When researchers collaborate with industry partners such as Norton or SAP, how does this cooperation work?

We have a shared plan of what we want to do to make programs more secure. Every partner contributes in their own way to this overall goal. CISPA, for example, drives forward the state-of-the-art when it comes to automated security testing. UC3M does the same, but in the field of privacy and data protection. Eurecom leads the creation of the testability patterns dataset. Pluribus One takes care of machine learning. SAP, Shiftleft, IMQ Minded Security and Norton are our industry partners – they provide us with case studies and also conduct research themselves, all with top-notch researchers. Shiftleft is responsible for identifying potential industrial use cases for the technologies we have developed. Norton concentrates on user-end privacy, and SAP on security testing. Shiftleft produces testing tools which is important to test our newly developed approaches. IMQ Minded Security is in a consulting role. They are the most likely to tell us how our concepts can be implemented in the industry. Every partner makes a contribution of their own.
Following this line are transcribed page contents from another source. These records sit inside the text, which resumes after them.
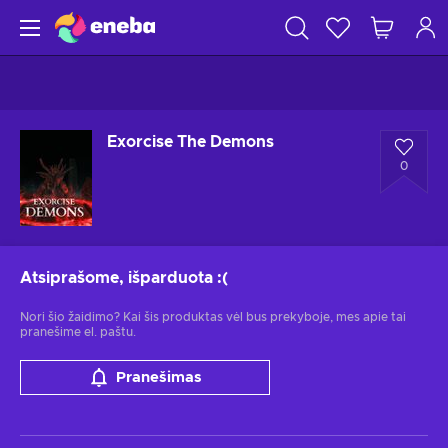
Exorcise The Demons
0
Atsiprašome, išparduota
:(
Nori šio žaidimo? Kai šis produktas vėl bus prekyboje, mes apie tai
pranešime el. paštu.
Pranešimas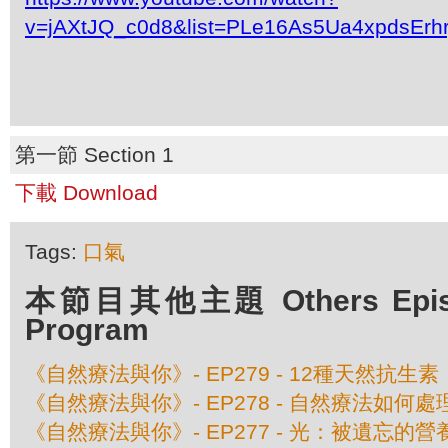
v=jAXtJQ_c0d8&list=PLe16As5Ua4xpdsEr
第一節 Section 1
下載 Download
Tags:
口氣
本節目其他主題 Others Episod
Program
《自然療法與你》- EP279 - 12種天然抗生素
《自然療法與你》- EP278 - 自然療法如何
《自然療法與你》- EP277 - 光：被遺忘的營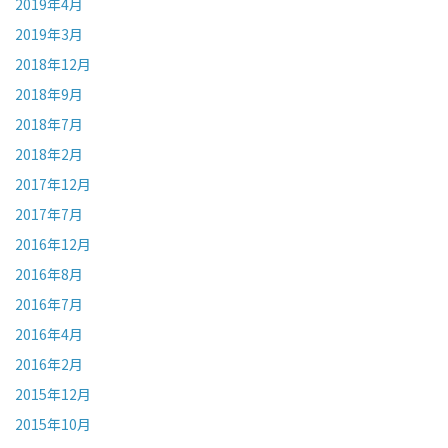
2019年4月
2019年3月
2018年12月
2018年9月
2018年7月
2018年2月
2017年12月
2017年7月
2016年12月
2016年8月
2016年7月
2016年4月
2016年2月
2015年12月
2015年10月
You seem to be very happy with the project and how it is going.

There are two reasons why it is going so well: First, all of us are closely connected and second, all of us are top researchers. This means that the people working together in this project are striving for success on their own initiative. These are two ingredients that make my work as a scientific coordinator much easier.
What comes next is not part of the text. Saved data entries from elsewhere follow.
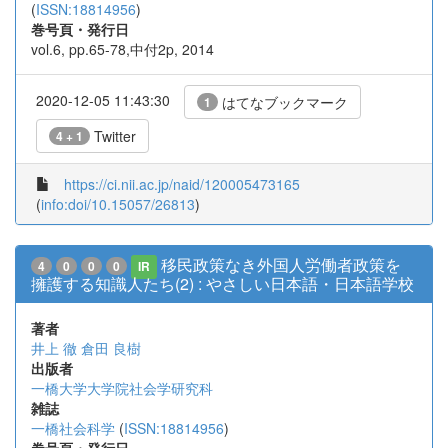
(
ISSN:18814956
)
巻号頁・発行日
vol.6, pp.65-78,中付2p, 2014
2020-12-05 11:43:30
はてなブックマーク
1
Twitter
4 + 1
https://ci.nii.ac.jp/naid/120005473165
(
info:doi/10.15057/26813
)
移民政策なき外国人労働者政策を
4
0
0
0
IR
擁護する知識人たち(2) : やさしい日本語・日本語学校
著者
井上 徹
倉田 良樹
出版者
一橋大学大学院社会学研究科
雑誌
一橋社会科学
(
ISSN:18814956
)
I wanted to ask you about the challenges of such a cooperation, but what you have been telling me so far actually sounds very pleasant.

Fortunately, there are not many. If I have to cherry pick one… I can tell you about the biggest on: deciding the location for the next project meeting! We have partners from many beautiful places in Europe, like Sophia Antipolis, in the South of France, Madrid in Spain, Cagliari and Milan in Italy, and Berlin in Germany. We always decide strategically based on what the weather will be like. Our last meeting was in Madrid, fantastic city!

Giancarlo, thank you for this interview.

 

This project has received funding from the European Union's H2020-SU-DS-2020 Grant Agreement No. 101019206.